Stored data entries
-*-*-

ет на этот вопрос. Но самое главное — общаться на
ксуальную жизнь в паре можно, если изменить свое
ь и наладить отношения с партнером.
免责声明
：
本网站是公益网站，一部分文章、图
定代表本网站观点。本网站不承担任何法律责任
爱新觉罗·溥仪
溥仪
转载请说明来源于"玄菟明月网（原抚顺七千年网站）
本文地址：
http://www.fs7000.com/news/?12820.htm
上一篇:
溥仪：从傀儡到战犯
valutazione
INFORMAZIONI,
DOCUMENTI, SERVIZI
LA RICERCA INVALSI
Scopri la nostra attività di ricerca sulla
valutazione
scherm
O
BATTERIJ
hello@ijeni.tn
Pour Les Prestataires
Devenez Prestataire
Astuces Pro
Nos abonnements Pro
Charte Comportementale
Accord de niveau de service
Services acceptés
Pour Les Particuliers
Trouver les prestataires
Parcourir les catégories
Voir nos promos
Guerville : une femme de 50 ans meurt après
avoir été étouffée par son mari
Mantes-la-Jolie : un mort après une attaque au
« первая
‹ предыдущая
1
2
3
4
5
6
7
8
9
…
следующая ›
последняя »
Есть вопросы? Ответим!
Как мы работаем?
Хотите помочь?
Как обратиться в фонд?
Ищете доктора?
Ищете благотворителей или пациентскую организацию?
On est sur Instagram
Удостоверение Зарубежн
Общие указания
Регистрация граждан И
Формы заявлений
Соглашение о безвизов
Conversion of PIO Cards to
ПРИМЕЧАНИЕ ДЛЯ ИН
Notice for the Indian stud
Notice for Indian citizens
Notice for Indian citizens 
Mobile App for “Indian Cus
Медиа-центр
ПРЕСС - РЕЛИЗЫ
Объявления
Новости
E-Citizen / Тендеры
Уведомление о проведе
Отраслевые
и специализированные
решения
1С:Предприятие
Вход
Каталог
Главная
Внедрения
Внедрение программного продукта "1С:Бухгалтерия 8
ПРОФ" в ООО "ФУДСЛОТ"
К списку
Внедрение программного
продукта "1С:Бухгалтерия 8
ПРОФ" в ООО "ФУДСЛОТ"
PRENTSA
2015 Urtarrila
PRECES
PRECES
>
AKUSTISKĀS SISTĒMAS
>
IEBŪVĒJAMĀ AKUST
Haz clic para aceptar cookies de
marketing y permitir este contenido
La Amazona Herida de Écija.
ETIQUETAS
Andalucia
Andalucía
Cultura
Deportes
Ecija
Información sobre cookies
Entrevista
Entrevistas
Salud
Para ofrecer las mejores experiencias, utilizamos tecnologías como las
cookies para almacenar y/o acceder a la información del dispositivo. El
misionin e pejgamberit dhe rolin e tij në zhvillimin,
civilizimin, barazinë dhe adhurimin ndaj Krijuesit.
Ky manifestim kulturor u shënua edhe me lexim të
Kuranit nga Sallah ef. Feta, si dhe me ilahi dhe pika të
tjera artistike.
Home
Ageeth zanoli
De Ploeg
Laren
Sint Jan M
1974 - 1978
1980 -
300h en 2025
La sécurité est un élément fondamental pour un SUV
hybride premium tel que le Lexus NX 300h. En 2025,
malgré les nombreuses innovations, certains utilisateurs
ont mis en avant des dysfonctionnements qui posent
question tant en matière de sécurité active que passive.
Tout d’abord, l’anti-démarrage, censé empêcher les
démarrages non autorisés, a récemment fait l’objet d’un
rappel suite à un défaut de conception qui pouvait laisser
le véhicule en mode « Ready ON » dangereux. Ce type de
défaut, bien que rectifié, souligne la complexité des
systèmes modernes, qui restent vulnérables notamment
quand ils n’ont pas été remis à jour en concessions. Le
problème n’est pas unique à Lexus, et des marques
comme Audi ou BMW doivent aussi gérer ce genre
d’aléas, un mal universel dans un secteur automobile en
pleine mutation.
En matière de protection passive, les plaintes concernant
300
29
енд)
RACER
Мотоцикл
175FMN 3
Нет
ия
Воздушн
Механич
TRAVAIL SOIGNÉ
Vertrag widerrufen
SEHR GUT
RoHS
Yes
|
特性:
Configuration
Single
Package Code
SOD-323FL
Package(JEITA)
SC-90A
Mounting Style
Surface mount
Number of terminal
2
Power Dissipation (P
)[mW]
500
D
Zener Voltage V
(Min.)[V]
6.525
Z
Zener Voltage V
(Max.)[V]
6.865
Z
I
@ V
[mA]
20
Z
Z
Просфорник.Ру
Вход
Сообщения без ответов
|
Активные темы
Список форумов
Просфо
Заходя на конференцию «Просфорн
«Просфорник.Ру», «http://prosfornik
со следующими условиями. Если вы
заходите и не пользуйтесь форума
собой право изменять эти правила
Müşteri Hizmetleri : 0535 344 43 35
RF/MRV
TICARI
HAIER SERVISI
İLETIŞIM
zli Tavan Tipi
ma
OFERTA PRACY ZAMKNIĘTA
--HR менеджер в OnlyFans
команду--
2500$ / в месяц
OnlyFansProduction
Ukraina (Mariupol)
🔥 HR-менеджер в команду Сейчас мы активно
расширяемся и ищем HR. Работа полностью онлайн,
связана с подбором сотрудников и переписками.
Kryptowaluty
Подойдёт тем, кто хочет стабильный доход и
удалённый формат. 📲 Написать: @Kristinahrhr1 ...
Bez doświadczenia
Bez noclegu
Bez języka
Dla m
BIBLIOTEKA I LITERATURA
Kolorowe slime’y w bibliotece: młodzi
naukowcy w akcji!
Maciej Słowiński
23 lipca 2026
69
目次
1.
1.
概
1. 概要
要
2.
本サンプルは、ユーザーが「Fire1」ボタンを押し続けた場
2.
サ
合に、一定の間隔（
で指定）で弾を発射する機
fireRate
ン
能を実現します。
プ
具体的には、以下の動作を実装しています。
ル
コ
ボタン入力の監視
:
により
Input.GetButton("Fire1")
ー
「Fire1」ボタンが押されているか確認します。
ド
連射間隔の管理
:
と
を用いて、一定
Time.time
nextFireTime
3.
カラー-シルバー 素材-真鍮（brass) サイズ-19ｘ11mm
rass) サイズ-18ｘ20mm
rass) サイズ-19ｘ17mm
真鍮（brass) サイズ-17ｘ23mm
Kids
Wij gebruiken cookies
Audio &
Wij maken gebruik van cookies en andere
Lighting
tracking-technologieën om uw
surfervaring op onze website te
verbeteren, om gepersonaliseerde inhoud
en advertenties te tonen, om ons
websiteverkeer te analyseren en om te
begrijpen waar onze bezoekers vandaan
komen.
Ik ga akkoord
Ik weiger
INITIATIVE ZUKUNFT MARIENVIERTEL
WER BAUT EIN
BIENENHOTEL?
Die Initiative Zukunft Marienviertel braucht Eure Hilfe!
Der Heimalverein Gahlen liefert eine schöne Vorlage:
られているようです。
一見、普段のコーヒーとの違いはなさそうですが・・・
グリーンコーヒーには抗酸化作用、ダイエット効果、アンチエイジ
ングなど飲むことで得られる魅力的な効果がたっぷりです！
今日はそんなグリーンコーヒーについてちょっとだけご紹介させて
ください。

-*-*-

**Task brief**
Report, for the data above, every line in which the string "Ищете" appears.

**Solution to the problem**
Ищете доктора?
Ищете благотворителей или пациентскую организацию?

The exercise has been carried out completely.